I've never traded CL but found with other instruments (particularly spot currency), whether or not one can make the transition aside, popular wisdom appears to be right--it's smarter to start small. Personally never had a problem increasing lot size when the time came but did discover as @wildman says the game changes when lot size does--may be mostly a psychological reaction to wider swings in P&L--so for me at least the caveat is we ought to be prepared to start over again on paper until we get used to how the game changes. Perhaps it's the "starting over" that's hard to accept for some.
When I was making the transition to more contracts (on the ES), it was imperative that I was ok with losing the money if I were to lose (for each additional contract) and then I would only watch how many ticks I was up or down (while trading and at the end of the day) and didn't pay attention to the dollar amount until I was comfortable trading more contracts. Watching the ticks instead of the dollar movement up or down seemed to help a lot for me in transitioning up to trading more contracts. I don't mind anymore going from larger contracts to smaller depending on the time of day and market.
on a number of levels with that. Ticks as a currency helps sequester the emotional swings of making and losing big dollars. Plus I think it gives a universal approach to evaluation.

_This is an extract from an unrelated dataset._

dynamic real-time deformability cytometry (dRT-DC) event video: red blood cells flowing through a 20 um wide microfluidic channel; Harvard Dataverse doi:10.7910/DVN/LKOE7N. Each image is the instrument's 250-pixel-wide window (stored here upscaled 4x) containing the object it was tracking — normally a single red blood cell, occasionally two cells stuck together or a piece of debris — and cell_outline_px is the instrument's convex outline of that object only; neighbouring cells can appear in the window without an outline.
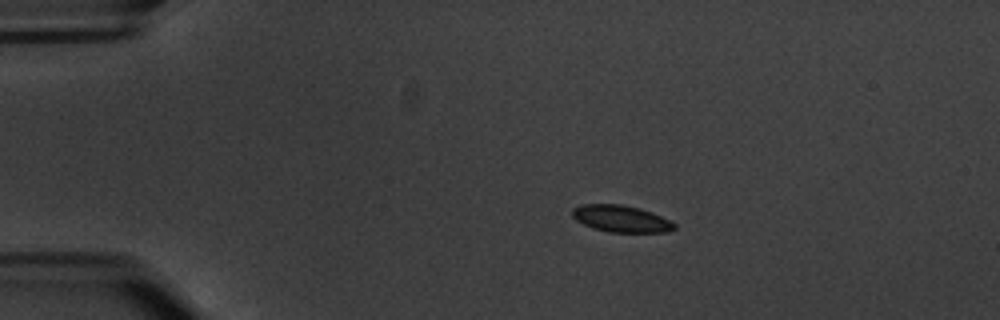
{"species": "common noctule bat (a hibernating species)", "species_latin": "Nyctalus noctula", "temperature_condition": "warm", "stored_images_in_passage": 6, "camera_frame_rate_fps": 3000, "um_per_image_px": 0.085, "animal": {"sex": "male", "body_mass_g": 20.1, "forearm_length_mm": 53.5}, "frame": {"image": 1, "passage_image": 1, "time_ms": 0.0, "image_size_px": [1000, 320], "cell_outline_px": [[676, 228], [668, 232], [608, 232], [592, 228], [576, 220], [572, 216], [572, 208], [580, 204], [620, 204], [640, 208], [652, 212], [672, 220], [676, 224]], "centroid_in_image_um": [52.81, 18.59], "position_along_channel_um": 32.2, "area_um2": 16.18}}
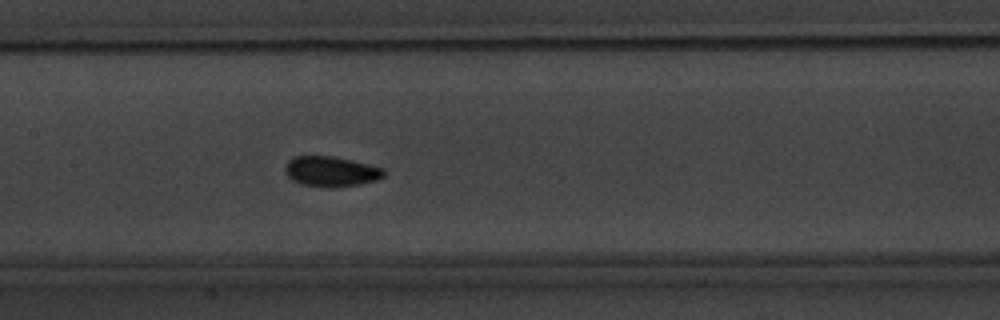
{"frame": {"image": 2, "passage_image": 6, "time_ms": 6.0, "image_size_px": [1000, 320], "cell_outline_px": [[384, 176], [376, 180], [360, 184], [328, 188], [300, 184], [292, 180], [284, 172], [284, 168], [288, 160], [296, 156], [332, 156], [352, 160], [384, 168]], "centroid_in_image_um": [28.11, 14.58], "position_along_channel_um": 179.3, "area_um2": 17.46}}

Beyond that communicating in ticks is, imo, more humble and probably lends itself well to folks with higher integrity.
In my opinion, if the set up is sound ,you will make a profit.
The key to trading is to minimize risk. I personally, always start with one contract. If it is a loss I will increase the allocation on the next trade (not increase on current trade) until I have achieved my goal.
I always have a point where I will cry "uncle". Doesn't happen to often thank goodness!
Build your account to the point to where you are trading without leverage from the minimum and you will be "sailing".
It will take time and discipline ,but you know you are always trading in your comfort zone and the results will be good, because you are in complete control.
When I went from 1 lot to 3 lot, the first trade was a huge looser and it did scare me a lot so that I went back to trading 1 lot for a while.
The first trade will matter a lot for your psyhology. But later on, you can do smaller steps, like going from 9 lot to 10 lot. The gap is small compared to going from 1 lot to 2.
The first 5 are huge steps, but from 5 to 6 is not any more.